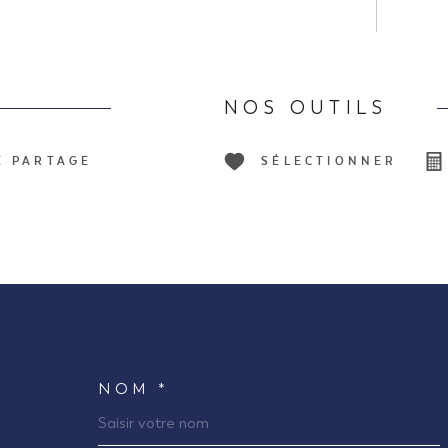
NOS OUTILS
E PARTAGE
SÉLECTIONNER
NOM *
TRAD_MELTEM_VOS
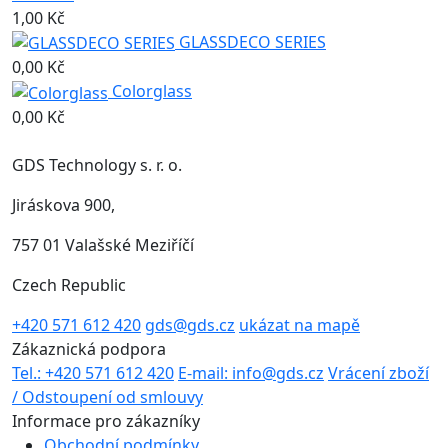
1,00 Kč
GLASSDECO SERIES
0,00 Kč
Colorglass
0,00 Kč
GDS Technology s. r. o.
Jiráskova 900,
757 01 Valašské Meziříčí
Czech Republic
+420 571 612 420
gds@gds.cz
ukázat na mapě
Zákaznická podpora
Tel.: +420 571 612 420
E-mail: info@gds.cz
Vrácení zboží
/ Odstoupení od smlouvy
Informace pro zákazníky
Obchodní podmínky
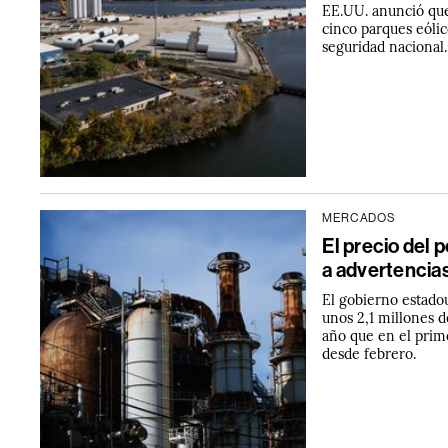
EE.UU. anunció que
cinco parques eólic
seguridad nacional.
MERCADOS
El precio del 
a advertencias
El gobierno estado
unos 2,1 millones d
año que en el prim
desde febrero.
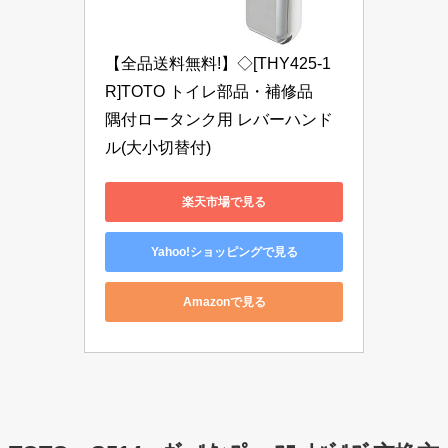
【全品送料無料!】◇[THY425-1
R]TOTO トイレ部品・補修品　
隅付ロータンク用 レバーハンド
ル(大小切替付)
楽天市場で見る
Yahoo!ショッピングで見る
Amazonで見る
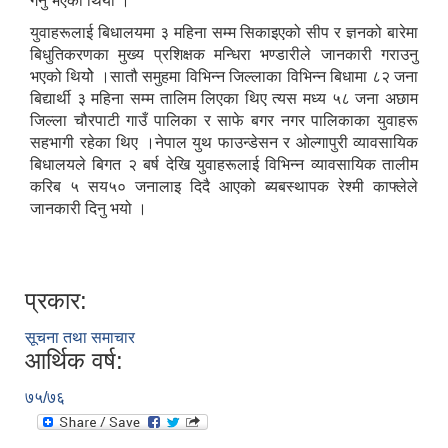
गर्नु भएको थियो ।
युवाहरूलाई बिधालयमा ३ महिना सम्म सिकाइएको सीप र ज्ञनको बारेमा
बिधुतिकरणका मुख्य प्रशिक्षक मन्धिरा भण्डारीले जानकारी गराउनु
भएको थियोे ।सातौ समुहमा विभिन्न जिल्लाका विभिन्न बिधामा ८२ जना
बिद्यार्थी ३ महिना सम्म तालिम लिएका थिए त्यस मध्य ५८ जना अछाम
जिल्ला चौरपाटी गाउँ पालिका र साफे बगर नगर पालिकाका युवाहरू
सहभागी रहेका थिए ।नेपाल युथ फाउन्डेसन र ओल्गापुरी व्यावसायिक
बिधालयले बिगत २ बर्ष देखि युवाहरूलाई विभिन्न व्यावसायिक तालीम
करिब ५ सय५० जनालाइ दिदै आएको ब्यबस्थापक रेश्मी काफ्लेले
जानकारी दिनु भयो ।
प्रकार:
सूचना तथा समाचार
आर्थिक वर्ष:
७५/७६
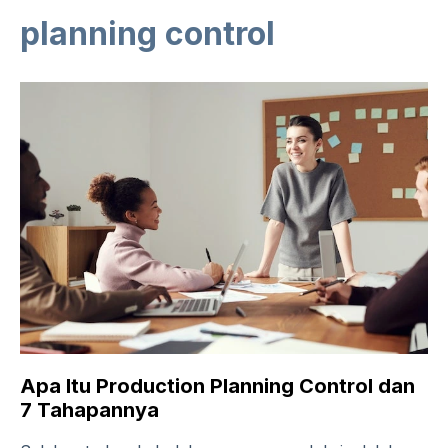
planning control
Apa Itu Production Planning Control dan
7 Tahapannya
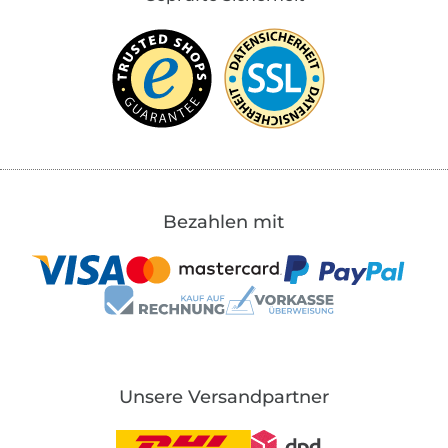
Bezahlen mit
Unsere Versandpartner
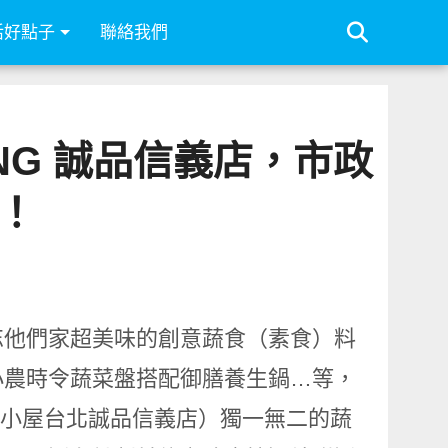
活好點子
聯絡我們
ING 誠品信義店，市政
！
忘他們家超美味的創意蔬食（素食）料
小農時令蔬菜盤搭配御膳養生鍋…等，
稱卓也小屋台北誠品信義店）獨一無二的蔬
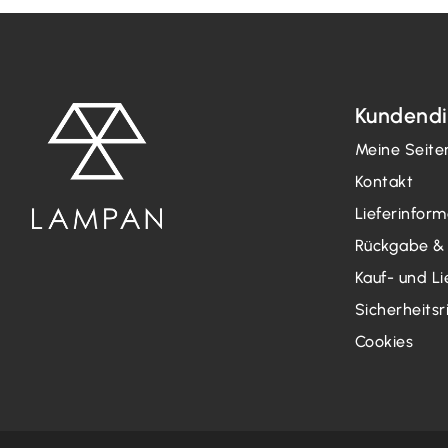
Kundendi
Meine Seite
Kontakt
Lieferinfor
Rückgabe &
Kauf- und L
Sicherheitsri
Cookies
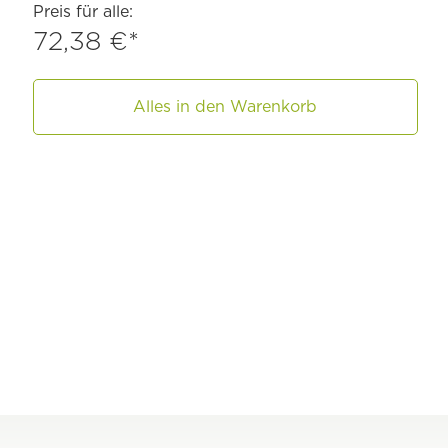
Preis für alle:
72,38 €*
Alles in den Warenkorb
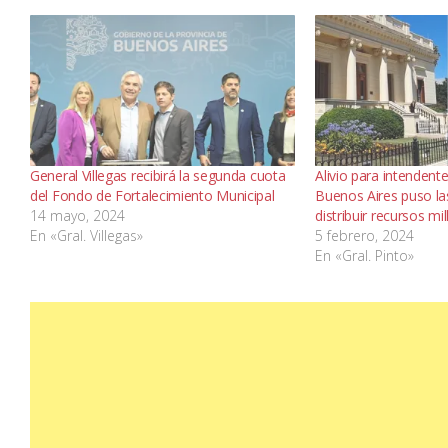
General Villegas recibirá la segunda cuota
Alivio para intendente
del Fondo de Fortalecimiento Municipal
Buenos Aires puso la
14 mayo, 2024
distribuir recursos mi
En «Gral. Villegas»
5 febrero, 2024
En «Gral. Pinto»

□ □ □ □ □

§ **Prompt**: Could the stretch from the line with "año que en el prim" through the line with "भएको थियोे ।सातौ" in the listing above be restated word for word, minus the pictures?

§ **Answer space**:
año que en el prim
desde febrero.
【全品送料無料!】◇[THY425-1
R]TOTO トイレ部品・補修品　
隅付ロータンク用 レバーハンド
ル(大小切替付)
楽天市場で見る
Yahoo!ショッピングで見る
Amazonで見る
गर्नु भएको थियो ।
युवाहरूलाई बिधालयमा ३ महिना सम्म सिकाइएको सीप र ज्ञनको बारेमा
बिधुतिकरणका मुख्य प्रशिक्षक मन्धिरा भण्डारीले जानकारी गराउनु
भएको थियोे ।सातौ समुहमा विभिन्न जिल्लाका विभिन्न बिधामा ८२ जना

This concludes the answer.